(Stored data entries)
+ + + + +
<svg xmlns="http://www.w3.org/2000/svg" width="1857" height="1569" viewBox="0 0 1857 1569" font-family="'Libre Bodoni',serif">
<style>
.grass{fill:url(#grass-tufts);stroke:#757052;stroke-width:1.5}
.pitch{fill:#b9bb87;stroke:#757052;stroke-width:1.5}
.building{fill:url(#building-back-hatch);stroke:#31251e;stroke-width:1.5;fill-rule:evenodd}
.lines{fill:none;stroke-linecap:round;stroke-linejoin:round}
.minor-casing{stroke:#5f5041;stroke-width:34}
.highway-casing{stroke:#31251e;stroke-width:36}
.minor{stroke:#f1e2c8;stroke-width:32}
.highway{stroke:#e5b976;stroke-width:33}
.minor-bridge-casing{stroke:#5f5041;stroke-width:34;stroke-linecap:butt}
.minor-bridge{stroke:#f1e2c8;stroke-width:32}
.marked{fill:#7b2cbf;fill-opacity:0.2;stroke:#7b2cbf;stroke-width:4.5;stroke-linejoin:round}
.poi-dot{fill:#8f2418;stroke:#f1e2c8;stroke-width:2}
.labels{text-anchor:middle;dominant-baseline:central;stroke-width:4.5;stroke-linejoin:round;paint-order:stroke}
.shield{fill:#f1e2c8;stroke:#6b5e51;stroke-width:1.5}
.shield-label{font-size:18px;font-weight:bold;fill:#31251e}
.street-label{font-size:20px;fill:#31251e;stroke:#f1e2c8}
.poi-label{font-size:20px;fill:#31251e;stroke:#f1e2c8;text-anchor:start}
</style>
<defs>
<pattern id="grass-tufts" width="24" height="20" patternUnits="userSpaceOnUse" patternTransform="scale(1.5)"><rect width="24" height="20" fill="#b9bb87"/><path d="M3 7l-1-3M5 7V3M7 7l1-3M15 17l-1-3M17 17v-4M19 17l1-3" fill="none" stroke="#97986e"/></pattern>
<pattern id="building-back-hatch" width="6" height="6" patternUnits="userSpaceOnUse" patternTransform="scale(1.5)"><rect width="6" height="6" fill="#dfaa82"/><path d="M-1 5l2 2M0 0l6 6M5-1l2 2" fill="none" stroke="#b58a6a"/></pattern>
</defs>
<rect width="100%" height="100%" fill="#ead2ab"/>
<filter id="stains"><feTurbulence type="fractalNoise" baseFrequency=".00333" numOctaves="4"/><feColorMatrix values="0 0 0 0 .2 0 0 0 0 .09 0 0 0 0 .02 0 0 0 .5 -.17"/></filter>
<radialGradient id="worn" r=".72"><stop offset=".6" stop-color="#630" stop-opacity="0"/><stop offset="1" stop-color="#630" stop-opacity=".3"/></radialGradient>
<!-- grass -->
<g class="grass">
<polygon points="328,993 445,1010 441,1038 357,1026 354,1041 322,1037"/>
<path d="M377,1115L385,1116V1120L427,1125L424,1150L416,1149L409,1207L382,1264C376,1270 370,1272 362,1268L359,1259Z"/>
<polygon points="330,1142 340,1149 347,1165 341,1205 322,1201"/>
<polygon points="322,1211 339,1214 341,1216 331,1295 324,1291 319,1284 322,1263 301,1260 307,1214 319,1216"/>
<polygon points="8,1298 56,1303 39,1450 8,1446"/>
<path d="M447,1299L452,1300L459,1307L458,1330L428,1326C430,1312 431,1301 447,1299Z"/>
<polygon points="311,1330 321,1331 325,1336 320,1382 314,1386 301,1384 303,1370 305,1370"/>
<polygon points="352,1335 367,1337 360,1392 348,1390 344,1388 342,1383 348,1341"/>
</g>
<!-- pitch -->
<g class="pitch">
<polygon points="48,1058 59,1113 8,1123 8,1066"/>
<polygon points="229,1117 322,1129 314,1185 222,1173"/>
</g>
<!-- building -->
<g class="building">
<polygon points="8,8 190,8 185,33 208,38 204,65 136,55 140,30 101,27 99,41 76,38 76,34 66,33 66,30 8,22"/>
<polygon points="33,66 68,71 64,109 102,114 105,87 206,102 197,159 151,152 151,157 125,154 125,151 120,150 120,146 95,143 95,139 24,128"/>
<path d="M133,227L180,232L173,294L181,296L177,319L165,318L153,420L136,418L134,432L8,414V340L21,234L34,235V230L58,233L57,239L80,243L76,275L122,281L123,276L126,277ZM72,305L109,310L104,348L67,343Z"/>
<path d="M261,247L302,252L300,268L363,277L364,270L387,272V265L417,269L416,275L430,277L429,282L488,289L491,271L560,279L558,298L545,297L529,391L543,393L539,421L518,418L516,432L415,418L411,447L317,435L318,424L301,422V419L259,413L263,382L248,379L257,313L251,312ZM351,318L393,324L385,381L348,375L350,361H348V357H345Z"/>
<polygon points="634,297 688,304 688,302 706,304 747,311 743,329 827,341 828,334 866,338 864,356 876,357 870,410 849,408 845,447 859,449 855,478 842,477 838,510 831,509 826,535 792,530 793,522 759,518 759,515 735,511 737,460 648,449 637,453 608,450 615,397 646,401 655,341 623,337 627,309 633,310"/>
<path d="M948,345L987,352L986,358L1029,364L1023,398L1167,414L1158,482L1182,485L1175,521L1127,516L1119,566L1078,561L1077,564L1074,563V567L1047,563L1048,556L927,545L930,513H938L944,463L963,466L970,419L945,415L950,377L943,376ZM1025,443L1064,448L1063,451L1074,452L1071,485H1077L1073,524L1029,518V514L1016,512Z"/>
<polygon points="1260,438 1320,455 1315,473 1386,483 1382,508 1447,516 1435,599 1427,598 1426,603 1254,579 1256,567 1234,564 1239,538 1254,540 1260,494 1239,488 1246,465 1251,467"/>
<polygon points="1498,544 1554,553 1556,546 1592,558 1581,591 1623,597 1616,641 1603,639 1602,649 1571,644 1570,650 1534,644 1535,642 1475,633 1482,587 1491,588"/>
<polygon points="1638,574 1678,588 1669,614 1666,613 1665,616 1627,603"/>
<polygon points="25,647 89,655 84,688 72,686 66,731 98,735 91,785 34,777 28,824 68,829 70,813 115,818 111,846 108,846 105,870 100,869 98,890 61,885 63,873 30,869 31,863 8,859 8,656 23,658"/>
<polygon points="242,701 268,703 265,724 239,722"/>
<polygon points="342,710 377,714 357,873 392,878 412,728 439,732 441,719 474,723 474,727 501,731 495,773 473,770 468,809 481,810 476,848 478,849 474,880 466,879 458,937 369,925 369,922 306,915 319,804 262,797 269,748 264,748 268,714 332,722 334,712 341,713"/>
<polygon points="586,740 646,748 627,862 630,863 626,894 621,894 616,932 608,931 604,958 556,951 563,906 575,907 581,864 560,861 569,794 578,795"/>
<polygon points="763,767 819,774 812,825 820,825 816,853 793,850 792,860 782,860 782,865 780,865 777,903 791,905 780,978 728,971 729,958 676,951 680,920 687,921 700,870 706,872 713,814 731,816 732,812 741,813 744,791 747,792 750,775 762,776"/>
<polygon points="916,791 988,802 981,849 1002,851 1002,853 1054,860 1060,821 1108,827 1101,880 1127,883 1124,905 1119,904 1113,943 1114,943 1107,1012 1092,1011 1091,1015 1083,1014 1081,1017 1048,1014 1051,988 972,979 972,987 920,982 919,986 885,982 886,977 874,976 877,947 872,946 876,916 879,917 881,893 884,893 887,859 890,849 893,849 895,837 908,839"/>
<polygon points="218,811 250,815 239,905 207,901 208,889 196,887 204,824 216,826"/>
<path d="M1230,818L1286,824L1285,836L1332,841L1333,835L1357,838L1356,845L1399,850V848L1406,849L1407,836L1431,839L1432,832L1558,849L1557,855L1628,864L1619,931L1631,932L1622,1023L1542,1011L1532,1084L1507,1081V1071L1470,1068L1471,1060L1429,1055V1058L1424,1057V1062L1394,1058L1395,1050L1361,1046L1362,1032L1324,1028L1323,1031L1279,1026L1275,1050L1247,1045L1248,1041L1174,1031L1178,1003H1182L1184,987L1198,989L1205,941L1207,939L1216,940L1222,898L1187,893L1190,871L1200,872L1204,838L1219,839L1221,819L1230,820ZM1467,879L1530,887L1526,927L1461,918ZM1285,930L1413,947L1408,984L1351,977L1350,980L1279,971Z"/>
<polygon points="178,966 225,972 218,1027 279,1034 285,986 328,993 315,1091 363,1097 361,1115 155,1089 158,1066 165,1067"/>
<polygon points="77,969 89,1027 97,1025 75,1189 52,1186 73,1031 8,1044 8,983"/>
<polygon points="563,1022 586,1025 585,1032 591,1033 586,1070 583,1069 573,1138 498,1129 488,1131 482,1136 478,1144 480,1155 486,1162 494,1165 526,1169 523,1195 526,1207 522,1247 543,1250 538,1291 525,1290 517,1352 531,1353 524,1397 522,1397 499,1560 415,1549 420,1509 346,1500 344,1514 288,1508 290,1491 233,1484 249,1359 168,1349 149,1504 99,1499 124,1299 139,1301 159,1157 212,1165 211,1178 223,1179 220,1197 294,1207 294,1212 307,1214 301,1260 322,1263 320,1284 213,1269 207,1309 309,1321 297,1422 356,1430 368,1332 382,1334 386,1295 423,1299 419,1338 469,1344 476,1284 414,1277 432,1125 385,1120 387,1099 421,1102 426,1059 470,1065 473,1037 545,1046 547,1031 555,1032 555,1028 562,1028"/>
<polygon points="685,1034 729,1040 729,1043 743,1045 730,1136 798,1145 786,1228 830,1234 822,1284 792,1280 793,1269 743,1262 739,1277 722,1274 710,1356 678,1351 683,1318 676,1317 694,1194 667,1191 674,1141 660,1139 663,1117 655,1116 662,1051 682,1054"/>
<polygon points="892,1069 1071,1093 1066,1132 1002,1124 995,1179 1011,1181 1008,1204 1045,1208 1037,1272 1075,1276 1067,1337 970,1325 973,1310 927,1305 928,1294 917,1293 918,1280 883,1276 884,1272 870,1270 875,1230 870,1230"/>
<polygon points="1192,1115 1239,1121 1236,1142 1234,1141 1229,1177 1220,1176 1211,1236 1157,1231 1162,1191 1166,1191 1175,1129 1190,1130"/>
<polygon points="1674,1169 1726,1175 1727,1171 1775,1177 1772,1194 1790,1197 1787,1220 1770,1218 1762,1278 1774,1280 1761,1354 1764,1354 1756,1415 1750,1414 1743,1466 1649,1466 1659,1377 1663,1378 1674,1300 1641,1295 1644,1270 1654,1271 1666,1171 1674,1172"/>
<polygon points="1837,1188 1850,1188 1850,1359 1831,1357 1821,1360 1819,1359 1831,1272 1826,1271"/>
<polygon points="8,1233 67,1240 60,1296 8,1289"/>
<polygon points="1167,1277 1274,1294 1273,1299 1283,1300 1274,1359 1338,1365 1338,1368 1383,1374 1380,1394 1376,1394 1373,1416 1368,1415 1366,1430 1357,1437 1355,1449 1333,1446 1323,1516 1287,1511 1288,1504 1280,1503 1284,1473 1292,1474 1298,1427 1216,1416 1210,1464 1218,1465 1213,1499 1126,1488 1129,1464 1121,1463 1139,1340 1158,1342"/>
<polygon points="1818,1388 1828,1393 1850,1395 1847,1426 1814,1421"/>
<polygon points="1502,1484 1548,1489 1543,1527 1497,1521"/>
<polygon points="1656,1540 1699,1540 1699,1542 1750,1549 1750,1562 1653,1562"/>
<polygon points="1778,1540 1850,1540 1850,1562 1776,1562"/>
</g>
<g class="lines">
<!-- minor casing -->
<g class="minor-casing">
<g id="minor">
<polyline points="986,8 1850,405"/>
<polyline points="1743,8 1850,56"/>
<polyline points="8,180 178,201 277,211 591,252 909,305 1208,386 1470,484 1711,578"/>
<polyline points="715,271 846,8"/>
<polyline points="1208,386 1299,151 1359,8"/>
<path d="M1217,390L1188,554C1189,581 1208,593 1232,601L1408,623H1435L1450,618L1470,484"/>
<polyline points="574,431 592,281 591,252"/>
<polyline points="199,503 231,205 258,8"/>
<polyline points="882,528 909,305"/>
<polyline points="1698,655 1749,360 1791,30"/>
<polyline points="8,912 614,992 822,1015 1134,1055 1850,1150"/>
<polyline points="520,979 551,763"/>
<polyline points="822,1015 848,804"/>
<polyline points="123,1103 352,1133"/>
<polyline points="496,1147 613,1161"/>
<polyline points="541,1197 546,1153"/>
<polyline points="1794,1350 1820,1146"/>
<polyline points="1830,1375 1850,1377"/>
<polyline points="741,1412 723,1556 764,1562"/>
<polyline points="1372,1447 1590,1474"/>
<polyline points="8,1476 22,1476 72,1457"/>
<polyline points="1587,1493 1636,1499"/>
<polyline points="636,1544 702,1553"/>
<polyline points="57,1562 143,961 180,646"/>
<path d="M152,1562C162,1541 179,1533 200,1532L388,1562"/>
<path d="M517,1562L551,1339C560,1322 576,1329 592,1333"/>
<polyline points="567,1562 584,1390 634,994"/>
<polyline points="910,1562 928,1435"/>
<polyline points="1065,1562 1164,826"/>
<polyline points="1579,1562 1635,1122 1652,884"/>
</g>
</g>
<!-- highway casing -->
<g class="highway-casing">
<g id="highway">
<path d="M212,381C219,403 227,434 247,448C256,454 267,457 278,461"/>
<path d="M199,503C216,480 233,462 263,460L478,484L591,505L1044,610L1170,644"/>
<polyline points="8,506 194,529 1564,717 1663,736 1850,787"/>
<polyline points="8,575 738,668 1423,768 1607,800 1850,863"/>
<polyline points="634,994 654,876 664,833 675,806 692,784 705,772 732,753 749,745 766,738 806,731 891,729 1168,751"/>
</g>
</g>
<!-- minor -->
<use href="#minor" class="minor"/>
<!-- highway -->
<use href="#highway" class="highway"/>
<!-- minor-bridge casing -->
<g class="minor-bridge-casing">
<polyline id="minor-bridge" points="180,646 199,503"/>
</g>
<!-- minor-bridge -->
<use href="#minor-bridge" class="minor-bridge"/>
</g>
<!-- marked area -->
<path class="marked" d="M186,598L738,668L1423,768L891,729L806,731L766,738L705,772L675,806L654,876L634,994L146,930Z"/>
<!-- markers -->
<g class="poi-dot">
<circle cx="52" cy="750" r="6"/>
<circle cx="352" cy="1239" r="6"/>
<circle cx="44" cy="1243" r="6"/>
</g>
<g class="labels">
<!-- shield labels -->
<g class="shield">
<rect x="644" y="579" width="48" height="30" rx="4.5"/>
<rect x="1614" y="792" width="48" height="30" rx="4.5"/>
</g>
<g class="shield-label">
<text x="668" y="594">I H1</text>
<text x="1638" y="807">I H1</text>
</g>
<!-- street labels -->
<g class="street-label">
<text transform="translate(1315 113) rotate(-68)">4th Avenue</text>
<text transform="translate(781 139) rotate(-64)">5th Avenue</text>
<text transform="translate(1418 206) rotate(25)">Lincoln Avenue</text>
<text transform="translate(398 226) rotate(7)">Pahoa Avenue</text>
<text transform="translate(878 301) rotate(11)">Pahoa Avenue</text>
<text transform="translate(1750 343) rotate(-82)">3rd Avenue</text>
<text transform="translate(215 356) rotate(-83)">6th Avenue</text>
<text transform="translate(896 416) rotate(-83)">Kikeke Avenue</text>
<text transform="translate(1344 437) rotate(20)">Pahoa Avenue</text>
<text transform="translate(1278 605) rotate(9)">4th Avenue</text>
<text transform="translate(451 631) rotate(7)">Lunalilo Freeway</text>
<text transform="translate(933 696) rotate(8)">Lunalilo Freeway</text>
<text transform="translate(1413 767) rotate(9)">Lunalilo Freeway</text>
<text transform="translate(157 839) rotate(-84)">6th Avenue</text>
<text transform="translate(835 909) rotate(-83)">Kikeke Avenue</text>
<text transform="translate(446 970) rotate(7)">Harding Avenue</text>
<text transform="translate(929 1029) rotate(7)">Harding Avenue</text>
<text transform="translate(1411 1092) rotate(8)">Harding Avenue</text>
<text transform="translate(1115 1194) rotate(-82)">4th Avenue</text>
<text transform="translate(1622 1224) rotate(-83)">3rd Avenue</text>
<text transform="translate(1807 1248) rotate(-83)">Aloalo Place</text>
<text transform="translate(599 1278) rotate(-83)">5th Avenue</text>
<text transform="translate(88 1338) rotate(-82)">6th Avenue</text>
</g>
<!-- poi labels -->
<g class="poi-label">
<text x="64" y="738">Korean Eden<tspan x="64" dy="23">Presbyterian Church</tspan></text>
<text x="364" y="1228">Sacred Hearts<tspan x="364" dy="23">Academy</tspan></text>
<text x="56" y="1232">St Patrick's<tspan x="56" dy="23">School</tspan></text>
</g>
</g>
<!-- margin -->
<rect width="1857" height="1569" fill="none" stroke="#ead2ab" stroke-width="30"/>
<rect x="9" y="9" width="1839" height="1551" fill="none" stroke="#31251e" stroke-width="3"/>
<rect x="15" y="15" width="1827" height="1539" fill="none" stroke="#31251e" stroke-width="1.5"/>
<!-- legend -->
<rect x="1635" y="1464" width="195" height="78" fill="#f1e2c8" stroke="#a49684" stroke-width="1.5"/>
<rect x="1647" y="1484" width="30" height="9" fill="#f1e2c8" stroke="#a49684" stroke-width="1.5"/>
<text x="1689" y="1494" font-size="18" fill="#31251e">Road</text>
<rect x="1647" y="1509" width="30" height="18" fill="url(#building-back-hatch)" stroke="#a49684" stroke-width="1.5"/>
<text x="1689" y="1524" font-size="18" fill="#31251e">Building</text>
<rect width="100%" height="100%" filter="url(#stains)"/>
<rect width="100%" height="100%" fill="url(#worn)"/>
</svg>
+ + + + +
* **BRIEF**:
Report, for the data above, every line in which the string "lines" appears.

* **OUTPUT FOR THIS EXERCISE**:
.lines{fill:none;stroke-linecap:round;stroke-linejoin:round}
<g class="lines">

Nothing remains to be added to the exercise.